La confiance entre Kinshasa et Kigali qui semblait s’être installée après la première élection de Félix Tshisekedi, en 2019, était une chimère. D’un côté, les rapports qui documentent la présence des RDF sur le territoire congolais se sont accumulés. De l’autre, sur un coup de sang, et sans doute en voulant jouer sur la corde populiste lors de la campagne présidentielle de 2023, le président congolais avait déclaré qu’à « la moindre escarmouche, [il allait] réunir les deux chambres du Parlement en congrès et [il allait] leur demander l’autorisation de déclarer la guerre au Rwanda ».

« C’est notre sphère d’influence »

« Le Rwanda étant un petit pays, il leur faut créer une profondeur stratégique » le long de la frontière, estime un diplomate européen. « En réalité, 3 000, 4 000 soldats… L’envoi de troupes varie selon la menace qui se trouve en face », poursuit-il. La création de l’alliance « Wazalendo », ou encore l’arrivée de l’armée sud-africaine au sein de la Mission de la Communauté de développement d’Afrique australe en République démocratique du Congo, avait en effet suscité la mobilisation de troupes rwandaises supplémentaires sur le territoire congolais.

Un autre souvenir est récemment venu se rappeler aux Congolais. À l’image de 1996 et 1998, lors des deux premières guerres du Congo, un deuxième voisin s’est invité sur la scène congolaise. Présente dans le cadre d’une opération de contre-terrorisme, l’armée ougandaise s’est installée début mars à Mahagi, dans la province de l’Ituri, bien loin des zones d’activité des Forces démocratiques alliées (Allied Democratic Forces, ADF), des djihadistes liés à l’État islamique. « Désormais, les forces ougandaises vont s’emparer de toute la frontière entre la RD Congo et l’Ouganda. Depuis Lubero jusqu’au nord ! C’est notre sphère d’influence. RIEN ne s’y passera sans notre autorisation », avait tweeté quelques jours plus tôt le général Muhoozi Kainerugaba, chef d’état-major et fils du président ougandais. « Il y a eu une psychose au moment de l’entrée des Ougandais », relate un habitant de Bunia, capitale de la province de l’Ituri.

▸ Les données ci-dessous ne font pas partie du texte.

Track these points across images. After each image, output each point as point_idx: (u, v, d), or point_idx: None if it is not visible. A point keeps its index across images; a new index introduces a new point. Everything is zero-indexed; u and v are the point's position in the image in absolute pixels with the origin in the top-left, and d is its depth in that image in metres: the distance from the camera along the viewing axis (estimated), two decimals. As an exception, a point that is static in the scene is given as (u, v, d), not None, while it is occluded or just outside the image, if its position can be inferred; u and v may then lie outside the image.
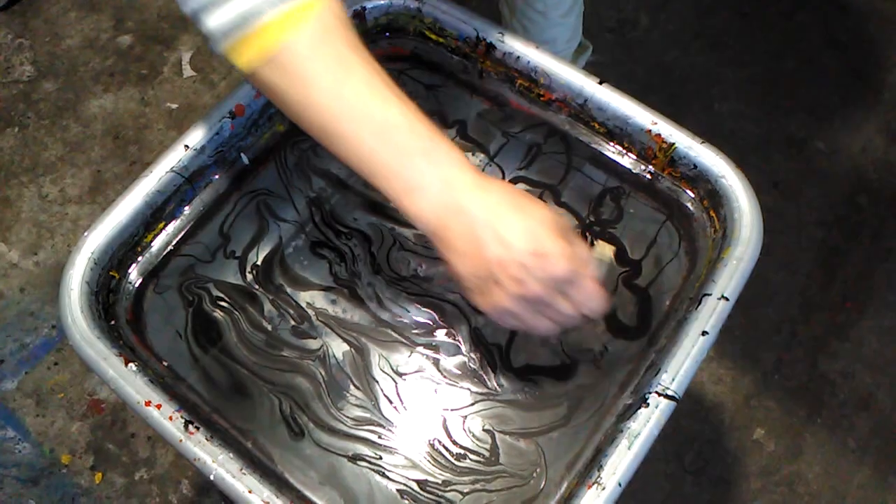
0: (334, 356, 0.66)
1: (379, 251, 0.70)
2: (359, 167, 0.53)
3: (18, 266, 1.33)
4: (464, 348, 0.66)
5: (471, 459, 0.62)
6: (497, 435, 0.63)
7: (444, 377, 0.65)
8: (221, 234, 0.70)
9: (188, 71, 1.53)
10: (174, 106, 1.49)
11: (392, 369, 0.66)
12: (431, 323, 0.67)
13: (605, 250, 0.61)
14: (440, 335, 0.67)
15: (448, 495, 0.61)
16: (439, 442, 0.63)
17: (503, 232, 0.50)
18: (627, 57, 1.54)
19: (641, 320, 0.67)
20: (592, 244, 0.68)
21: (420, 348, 0.66)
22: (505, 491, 0.61)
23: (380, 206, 0.72)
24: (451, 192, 0.51)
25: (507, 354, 0.66)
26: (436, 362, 0.66)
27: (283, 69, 0.51)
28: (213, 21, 0.50)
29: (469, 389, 0.65)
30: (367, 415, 0.64)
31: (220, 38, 0.51)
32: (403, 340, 0.67)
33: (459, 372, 0.66)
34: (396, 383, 0.65)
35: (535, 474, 0.61)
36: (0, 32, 1.57)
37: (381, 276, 0.69)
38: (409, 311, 0.68)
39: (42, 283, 1.31)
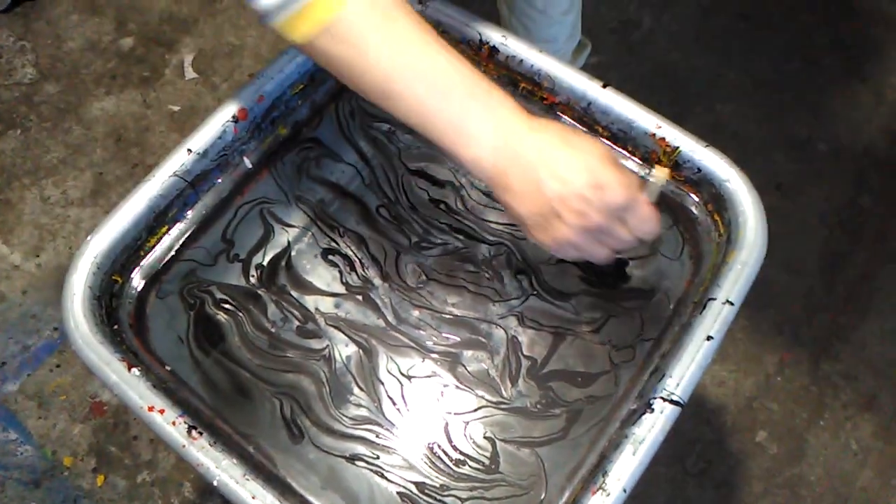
0: (340, 356, 0.66)
1: (386, 261, 0.71)
2: (416, 123, 0.55)
3: (20, 268, 1.32)
4: (490, 358, 0.67)
5: (470, 466, 0.62)
6: (498, 443, 0.63)
7: (459, 382, 0.65)
8: (224, 239, 0.70)
9: (190, 73, 1.53)
10: (176, 108, 1.49)
11: (400, 372, 0.66)
12: (456, 338, 0.68)
13: (661, 173, 0.61)
14: (462, 346, 0.67)
15: (447, 500, 0.61)
16: (439, 446, 0.63)
17: (560, 169, 0.53)
18: (630, 58, 1.54)
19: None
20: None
21: (435, 355, 0.67)
22: (504, 500, 0.61)
23: (372, 218, 0.73)
24: (506, 137, 0.54)
25: (544, 362, 0.66)
26: (452, 368, 0.66)
27: (338, 38, 0.53)
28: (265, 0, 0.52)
29: (478, 396, 0.65)
30: (367, 414, 0.64)
31: (274, 13, 0.53)
32: (416, 346, 0.67)
33: (475, 379, 0.66)
34: (402, 385, 0.65)
35: (535, 484, 0.61)
36: (2, 34, 1.57)
37: (392, 284, 0.70)
38: (428, 324, 0.68)
39: (44, 286, 1.31)
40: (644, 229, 0.56)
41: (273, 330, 0.67)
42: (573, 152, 0.53)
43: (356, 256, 0.71)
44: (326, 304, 0.68)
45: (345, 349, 0.67)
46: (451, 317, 0.68)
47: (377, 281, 0.70)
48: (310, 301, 0.68)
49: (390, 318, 0.68)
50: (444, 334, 0.68)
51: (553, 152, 0.53)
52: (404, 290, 0.69)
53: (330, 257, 0.70)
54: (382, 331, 0.68)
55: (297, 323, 0.67)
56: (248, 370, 0.65)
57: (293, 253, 0.70)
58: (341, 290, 0.69)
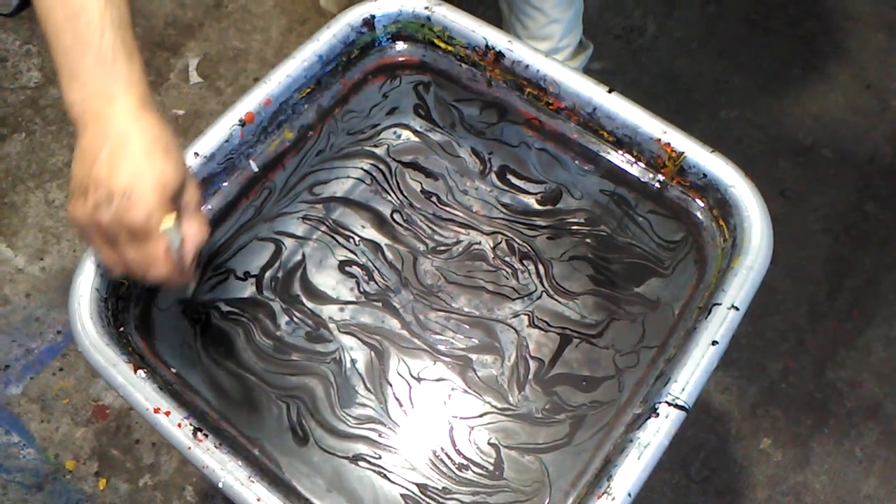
0: (351, 358, 0.67)
1: (404, 267, 0.71)
2: (49, 38, 0.55)
3: (24, 271, 1.33)
4: (500, 363, 0.67)
5: (473, 471, 0.62)
6: (502, 450, 0.63)
7: (468, 386, 0.66)
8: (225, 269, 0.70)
9: (195, 77, 1.53)
10: (180, 112, 1.49)
11: (410, 374, 0.66)
12: (472, 340, 0.68)
13: (169, 219, 0.55)
14: (475, 350, 0.68)
15: (449, 503, 0.61)
16: (442, 450, 0.63)
17: (117, 160, 0.52)
18: (634, 64, 1.54)
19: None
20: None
21: (447, 359, 0.67)
22: (508, 505, 0.61)
23: (387, 224, 0.73)
24: (107, 102, 0.53)
25: (550, 365, 0.67)
26: (462, 372, 0.66)
27: None
28: None
29: (485, 402, 0.65)
30: (372, 414, 0.64)
31: None
32: (429, 350, 0.67)
33: (484, 385, 0.66)
34: (411, 387, 0.66)
35: (538, 491, 0.61)
36: (8, 38, 1.58)
37: (412, 290, 0.70)
38: (444, 325, 0.69)
39: (48, 289, 1.31)
40: (147, 260, 0.54)
41: (280, 335, 0.67)
42: (142, 157, 0.52)
43: (373, 265, 0.71)
44: (342, 313, 0.69)
45: (356, 351, 0.67)
46: (468, 318, 0.69)
47: (396, 287, 0.70)
48: (324, 310, 0.69)
49: (410, 322, 0.69)
50: (460, 336, 0.68)
51: (127, 144, 0.52)
52: (424, 294, 0.70)
53: (347, 269, 0.71)
54: (397, 334, 0.68)
55: (307, 329, 0.68)
56: (256, 374, 0.65)
57: (307, 264, 0.71)
58: (360, 298, 0.70)
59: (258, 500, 0.53)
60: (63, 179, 1.41)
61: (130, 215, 0.51)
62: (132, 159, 0.52)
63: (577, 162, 0.72)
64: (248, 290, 0.70)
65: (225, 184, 0.70)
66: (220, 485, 0.54)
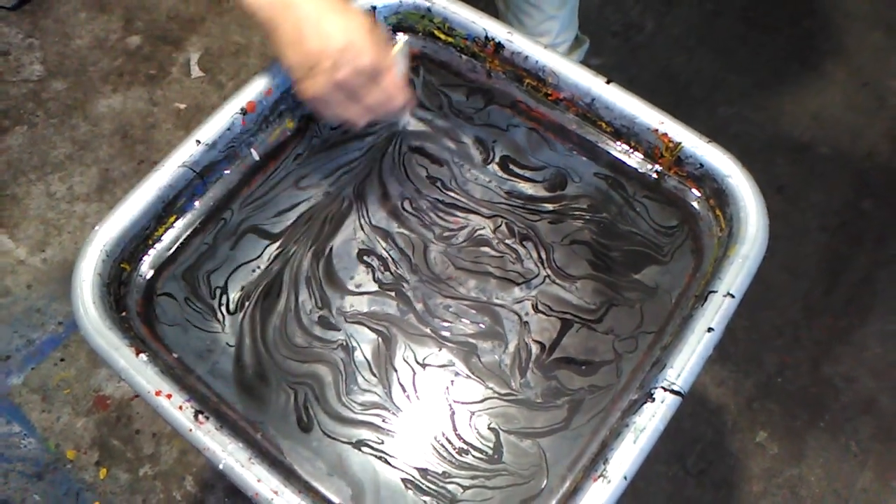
0: (359, 345, 0.68)
1: (414, 254, 0.72)
2: None
3: (26, 263, 1.33)
4: (503, 348, 0.68)
5: (473, 455, 0.63)
6: (502, 434, 0.64)
7: (471, 372, 0.67)
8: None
9: (196, 71, 1.54)
10: (182, 106, 1.50)
11: (416, 360, 0.67)
12: (478, 325, 0.69)
13: (399, 42, 0.67)
14: (480, 336, 0.68)
15: (449, 487, 0.62)
16: (443, 434, 0.64)
17: (325, 30, 0.60)
18: (632, 61, 1.55)
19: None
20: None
21: (452, 345, 0.68)
22: (506, 488, 0.62)
23: (397, 212, 0.74)
24: None
25: (551, 349, 0.67)
26: (467, 358, 0.67)
27: None
28: None
29: (488, 387, 0.66)
30: (377, 399, 0.65)
31: None
32: (434, 336, 0.68)
33: (488, 370, 0.67)
34: (415, 373, 0.66)
35: (536, 474, 0.62)
36: (11, 32, 1.58)
37: (422, 277, 0.71)
38: (452, 311, 0.69)
39: (49, 280, 1.32)
40: (387, 93, 0.64)
41: (296, 322, 0.68)
42: (338, 16, 0.60)
43: (388, 254, 0.72)
44: (355, 301, 0.70)
45: (365, 338, 0.68)
46: (475, 303, 0.70)
47: (408, 275, 0.71)
48: (337, 297, 0.70)
49: (419, 309, 0.70)
50: (466, 321, 0.69)
51: (321, 12, 0.60)
52: (433, 281, 0.71)
53: (365, 258, 0.72)
54: (405, 321, 0.69)
55: (318, 314, 0.69)
56: (272, 359, 0.66)
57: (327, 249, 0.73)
58: (373, 287, 0.71)
59: (258, 480, 0.54)
60: (65, 172, 1.42)
61: (362, 61, 0.61)
62: (336, 22, 0.60)
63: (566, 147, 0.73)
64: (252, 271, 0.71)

« Nous avons abordé froidement la question de la balkanisation avec le président ougandais, a confié de son côté à RFI, le 4 mars, le révérend Eric Nsenga, porte-parole de l’Église du Christ au Congo, après une rencontre avec Yoweri Museveni. « Il nous a dit que ce ne sera jamais le cas. » Pourtant, quelques jours plus tard, de violents combats ont opposé les forces ougandaises aux membres de la Coopérative pour le développement du Congo (Codeco), groupe mystico-armé qui compte parmi les plus meurtriers de l’est du Congo, et ce, sans le concours apparent des FARDC.

« Dans quel cadre agissent-ils ?, s’interroge un chercheur de la région spécialiste des questions sécuritaires et qui a requis l’anonymat par sécurité, il ne faut pas oublier que l’Ituri est la zone d’influence traditionnelle de l’Ouganda. » « Le cauchemar de la balkanisation a ressurgi avec leur présence », renchérit un habitant précédemment cité. Fin mars, de longues réunions ont eu lieu entre les représentants des états-majors congolais et ougandais pour éclaircir la situation. Selon une personne présente qui a préféré garder l’anonymat, des « propositions ont été envoyées aux hiérarchies » pour coordonner les efforts, « l’objectif premier étant de sécuriser la route nationale 7 », principale voie d’approvisionnement de Bunia depuis l’Ouganda.